2Measurement precision

If real data campaigns are conducted, then realism and accuracy of test data is improved, but cost increases

Engineering Contradiction:
Improverealism and accuracy of test dataVSAvoidcost
Core Design Contradiction:
Measurement precisionVSLoss of energy

Solution Approach 1:

The patent creates a virtual copy of real-world data characteristics by training an AI model on pairs of real simulation data and real-world data. The learned model captures the essential features and patterns of real data, which are then applied to generate modified simulation data that copies the realistic characteristics without requiring additional expensive real-world data collection campaigns.

Inventive Principle:
Principle #26Copying

Solution Approach 2:

The patent develops a universal AI-based modification system that can transform simulation data across multiple scenarios, vehicle types, and environmental conditions using a single trained model. This multi-functional approach allows the system to generate realistic test data for various ODDs (Operational Design Domains) without requiring separate real data campaigns for each specific scenario.

Inventive Principle:
Principle #6Universality (Multi-functionality)

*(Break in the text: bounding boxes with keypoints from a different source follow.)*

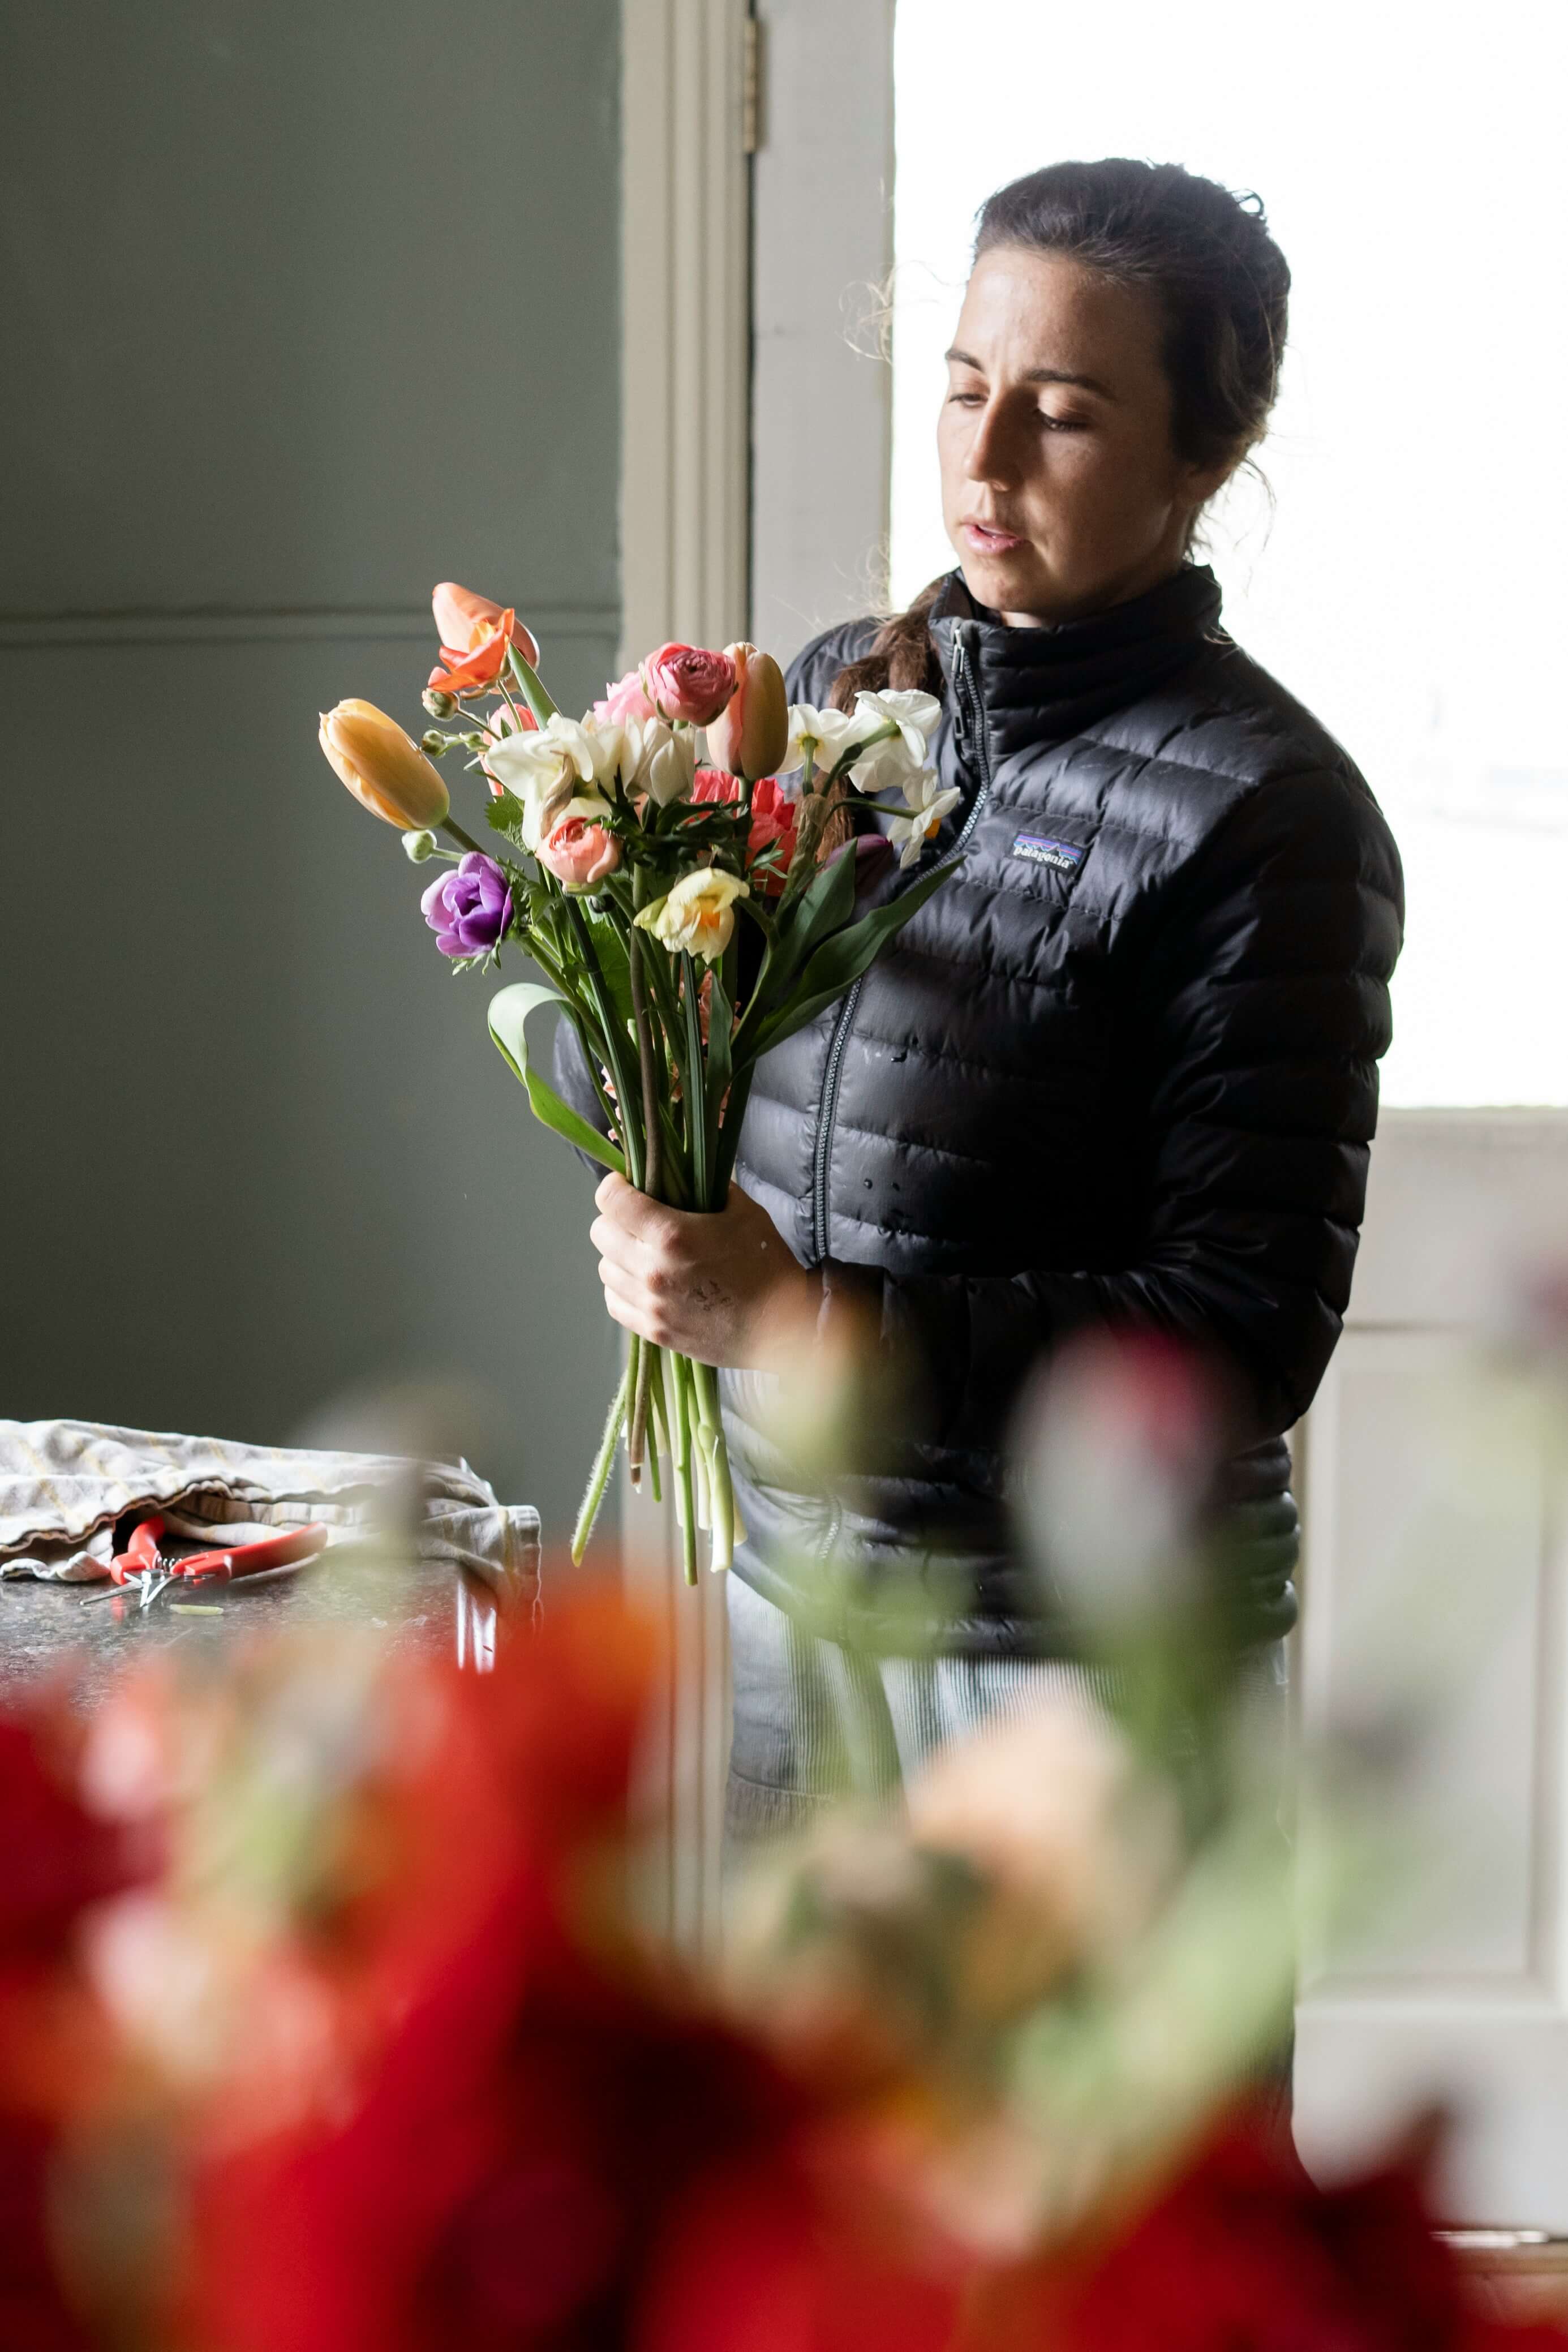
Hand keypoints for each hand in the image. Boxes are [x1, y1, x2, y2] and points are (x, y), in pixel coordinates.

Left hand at [590, 1172, 817, 1368]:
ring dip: (619, 1255)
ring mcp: (650, 1304)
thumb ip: (707, 1187)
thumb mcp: (743, 1211)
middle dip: (615, 1219)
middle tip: (638, 1219)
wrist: (782, 1327)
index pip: (611, 1200)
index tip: (626, 1186)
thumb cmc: (766, 1265)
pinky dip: (623, 1288)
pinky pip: (615, 1302)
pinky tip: (645, 1282)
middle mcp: (652, 1270)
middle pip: (600, 1232)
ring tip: (643, 1253)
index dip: (615, 1186)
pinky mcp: (654, 1331)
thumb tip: (683, 1174)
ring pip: (604, 1268)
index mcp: (671, 1235)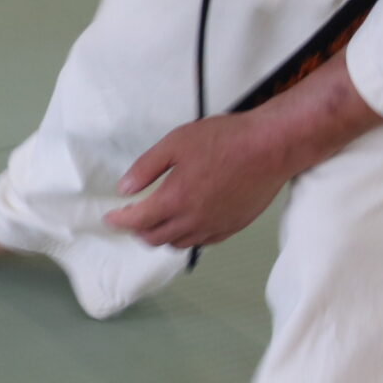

3Adaptability or versatility

If manual tuning is applied to adapt scenarios, then adaptability to specific ODD details is improved, but device complexity and time consumption increases

Engineering Contradiction:
Improveadaptability to specific ODD detailsVSAvoidcomplexity of data generation process
Core Design Contradiction:
Adaptability or versatilityVSDevice complexity

Solution Approach 1:

The patent implements a self-service system where the AI model automatically adapts simulation data to specific ODD details without requiring manual intervention. The system self-adjusts by applying the learned transformations from real data pairs, automatically handling scenario adaptation, parameter adjustment, and data generation based on the input specifications, thereby reducing complexity and time consumption.

Inventive Principle:
Principle #25Self-service

Solution Approach 2:

The patent performs preliminary action by pre-training the AI model on comprehensive real data pairs that cover various ODD scenarios before actual data generation. This preliminary training phase enables the model to internalize the relationships between different ODD characteristics and their corresponding data patterns, so that subsequent adaptations to specific ODD details can be performed automatically without manual tuning.

Inventive Principle:
Principle #10Preliminary action

4Productivity

If simulation data is used, then productivity is improved, but quality of test data deteriorates

Engineering Contradiction:
Improvedata generation efficiencyVSAvoidquality of test data
Core Design Contradiction:
ProductivityVSMeasurement precision

Solution Approach 1:

The patent replaces the mechanical process of manual data adjustment and verification with an AI-based automated system. The AI model automatically performs data transformation, quality assessment, and parameter optimization, substituting the manual mechanical operations with intelligent algorithms that maintain high productivity while improving data quality through learned patterns from real-world data.

Inventive Principle:
Principle #28Mechanics substitution (Replace mechanical system)

Data Source

PatentEP4614333A1Method for modifying test data for autonomous driving
Publication Date: 2025.09.10 SIEMENS IND SOFTWARE NV
  • EP4614333A1 patent drawingFigure 1
  • EP4614333A1 patent drawingFigure 2
  • EP4614333A1 patent drawing

AI summary

The invention relates to a Method for modifying test data for autonomous driving wherein the test data (DTA) is vehicle sensor (SNR) data (DTA) for testing a driver assistance system (ADS), wherein the change of test data (DTA) is made from a first scenario (FSC) to a second modified scenario (SMS), wherein the test data (DTA) includes optical camera (OPC) data (DTA) and/or radar (RDR) data (DTA) and/or LIDAR (LDR) data (DTA). It is proposed, that the modification of test data (DTA) is made using AI technology (AIT), wherein an input (INT) into the modification process comprises the sensor (SNR) data (DTA) of the first scenario (FSC) and specifications (ODD) for modifying the sensor (SNR) data (DTA), wherein an output comprises vehicle sensor (SNR) data (DTA) according to the second modified scenario (SMS).